Please help me figure them out.

1. In the 105th Congress, the Senate consist of 55 Republicans and 45 Democrats. If a committee is formed by randomly selecting four different senators, what is the probability that they're all Republicans?

2. It's common for public opion polls to have a confidence level of 95% meaning that there is .95 probability that the poll results are accurate within margin of error. If five different organizations conduct independent polls, whats the probability that all five of them are accurate within the claimed margins of error?

3. Determine if property distributions is givin. If not, identify requirements not satisfied. If it is, find mean and standard deviation.

In a study of brand recognition of Sony, groups of four consumers are interviewd. If x is the number in the group who recognize the Sony brand name, then x can be 0, 1, 2, 3, or 4 and the corresponding probabilities are 0.0016, 0.0250, 0.1432, 0.3892, and 0.4096.

4. Ten percent of American adults are left handed. A statistics class has 25 students in attendance.

a. find the mean and standard deviation for the number of left handed students in such classes of 25 studnets.
b. would it be unusual to survey a class of 25 stduents and find 5 of them are lefthanded. why?

1) (55/100)*(54/99)*(53/98)*(52/97)

2) .95^5

3) The sum of the probabilities should add to 1

4) mean of binomial is n*p, standard deviation is sqrt(n*p*(1-p)). Take it from here.

1. To find the probability that all four randomly selected senators are Republicans, you can use the principle of independent events. The probability of selecting a Republican senator on the first draw is 55/100 (since there are 55 Republicans out of 100 senators). After one Republican senator is selected, there are now 54 Republicans left out of 99 senators. So the probability of selecting another Republican on the second draw is 54/99. Similarly, for the third and fourth draws, the probabilities would be 53/98 and 52/97, respectively. To find the probability of all four events happening, you multiply these probabilities together:

P(all Republicans) = (55/100) * (54/99) * (53/98) * (52/97)

2. The probability that each individual poll is accurate within the claimed margin of error is 0.95. Since each poll is conducted independently, you can multiply the probabilities together to find the probability that all five polls are accurate within the claimed margins of error:

P(all accurate) = (0.95)^5

3. To determine if the probability distribution is given, you need to check if the sum of the probabilities for each possible value of x (0, 1, 2, 3, and 4) adds up to 1. In this case, the sum of the probabilities provided is:

0.0016 + 0.0250 + 0.1432 + 0.3892 + 0.4096 = 0.9686

Since the sum of the probabilities is not equal to 1, the probability distribution is not given. To find the mean and standard deviation, you would need the correct probabilities.

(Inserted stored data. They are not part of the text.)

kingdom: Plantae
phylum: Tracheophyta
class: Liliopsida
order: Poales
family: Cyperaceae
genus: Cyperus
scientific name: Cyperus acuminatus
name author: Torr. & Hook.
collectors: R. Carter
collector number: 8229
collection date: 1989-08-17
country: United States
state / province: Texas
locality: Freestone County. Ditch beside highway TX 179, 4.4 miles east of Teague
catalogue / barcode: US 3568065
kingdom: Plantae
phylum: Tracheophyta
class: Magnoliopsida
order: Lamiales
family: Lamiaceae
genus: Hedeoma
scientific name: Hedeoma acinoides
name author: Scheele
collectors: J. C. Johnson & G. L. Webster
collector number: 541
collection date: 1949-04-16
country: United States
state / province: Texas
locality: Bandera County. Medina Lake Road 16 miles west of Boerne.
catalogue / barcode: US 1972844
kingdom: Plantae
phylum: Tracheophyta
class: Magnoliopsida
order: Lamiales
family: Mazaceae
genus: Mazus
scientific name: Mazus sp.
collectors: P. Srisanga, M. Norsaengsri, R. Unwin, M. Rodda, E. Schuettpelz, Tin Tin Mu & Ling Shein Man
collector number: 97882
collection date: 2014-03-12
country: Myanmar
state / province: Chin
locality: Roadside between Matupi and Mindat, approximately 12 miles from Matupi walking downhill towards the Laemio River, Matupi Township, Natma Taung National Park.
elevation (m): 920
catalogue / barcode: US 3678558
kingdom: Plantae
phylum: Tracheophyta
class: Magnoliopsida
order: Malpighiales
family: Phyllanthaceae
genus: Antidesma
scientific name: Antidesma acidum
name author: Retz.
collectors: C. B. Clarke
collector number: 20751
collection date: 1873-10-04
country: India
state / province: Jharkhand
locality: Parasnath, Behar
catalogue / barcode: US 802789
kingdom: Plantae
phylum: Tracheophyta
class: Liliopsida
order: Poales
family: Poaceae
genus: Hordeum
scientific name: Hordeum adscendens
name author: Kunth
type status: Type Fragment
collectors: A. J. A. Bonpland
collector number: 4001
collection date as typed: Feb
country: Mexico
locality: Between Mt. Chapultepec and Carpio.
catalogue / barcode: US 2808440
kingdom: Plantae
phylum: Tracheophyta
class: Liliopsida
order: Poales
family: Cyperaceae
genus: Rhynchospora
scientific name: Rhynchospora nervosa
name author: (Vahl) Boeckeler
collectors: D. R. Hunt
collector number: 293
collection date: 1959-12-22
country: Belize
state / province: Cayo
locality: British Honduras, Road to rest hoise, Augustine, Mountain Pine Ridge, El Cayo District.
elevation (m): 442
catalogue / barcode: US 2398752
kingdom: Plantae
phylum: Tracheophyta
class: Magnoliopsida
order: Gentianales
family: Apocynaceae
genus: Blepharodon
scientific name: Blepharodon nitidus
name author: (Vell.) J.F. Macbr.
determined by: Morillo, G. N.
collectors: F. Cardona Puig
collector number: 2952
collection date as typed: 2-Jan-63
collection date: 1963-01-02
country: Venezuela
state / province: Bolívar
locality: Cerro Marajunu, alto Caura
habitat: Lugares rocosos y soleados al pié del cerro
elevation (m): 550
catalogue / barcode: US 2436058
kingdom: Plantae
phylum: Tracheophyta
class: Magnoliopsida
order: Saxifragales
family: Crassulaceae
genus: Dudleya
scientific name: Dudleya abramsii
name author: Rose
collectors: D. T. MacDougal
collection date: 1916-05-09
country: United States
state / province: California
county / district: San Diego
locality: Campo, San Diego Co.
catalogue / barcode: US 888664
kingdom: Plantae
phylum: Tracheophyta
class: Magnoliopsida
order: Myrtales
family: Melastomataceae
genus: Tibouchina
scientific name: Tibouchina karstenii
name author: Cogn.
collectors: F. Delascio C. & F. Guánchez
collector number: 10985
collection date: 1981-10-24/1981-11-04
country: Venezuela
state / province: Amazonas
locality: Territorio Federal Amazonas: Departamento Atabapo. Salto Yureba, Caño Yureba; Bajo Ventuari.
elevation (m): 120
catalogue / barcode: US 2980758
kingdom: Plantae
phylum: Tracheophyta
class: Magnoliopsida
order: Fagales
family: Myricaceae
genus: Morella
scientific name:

4. For a binomial distribution with a probability of success (being left-handed) of 0.10, and a sample size of 25, you can find the mean and standard deviation.

a. The mean of a binomial distribution is calculated by multiplying the sample size (n) by the probability of success (p). In this case:

Mean = n * p = 25 * 0.10 = 2.5

The standard deviation of a binomial distribution is calculated using the formula sqrt(n * p * (1 - p)). In this case:

Standard deviation = sqrt(n * p * (1 - p)) = sqrt(25 * 0.10 * (1 - 0.10)) = sqrt(2.25) = 1.5

b. To determine if it would be unusual to find 5 left-handed students in a class of 25, you can calculate the z-score. The formula for the z-score is (x - mean) / standard deviation, where x is the observed value.

In this case, the observed value is 5, the mean is 2.5, and the standard deviation is 1.5. Calculating the z-score:

z = (5 - 2.5) / 1.5 = 1.67

The z-score tells you the number of standard deviations away from the mean the observed value is. You can then compare the z-score to determine if it is unusual. Typically, a z-score greater than 2 or less than -2 is considered unusual. In this case, a z-score of 1.67 is not considered unusual.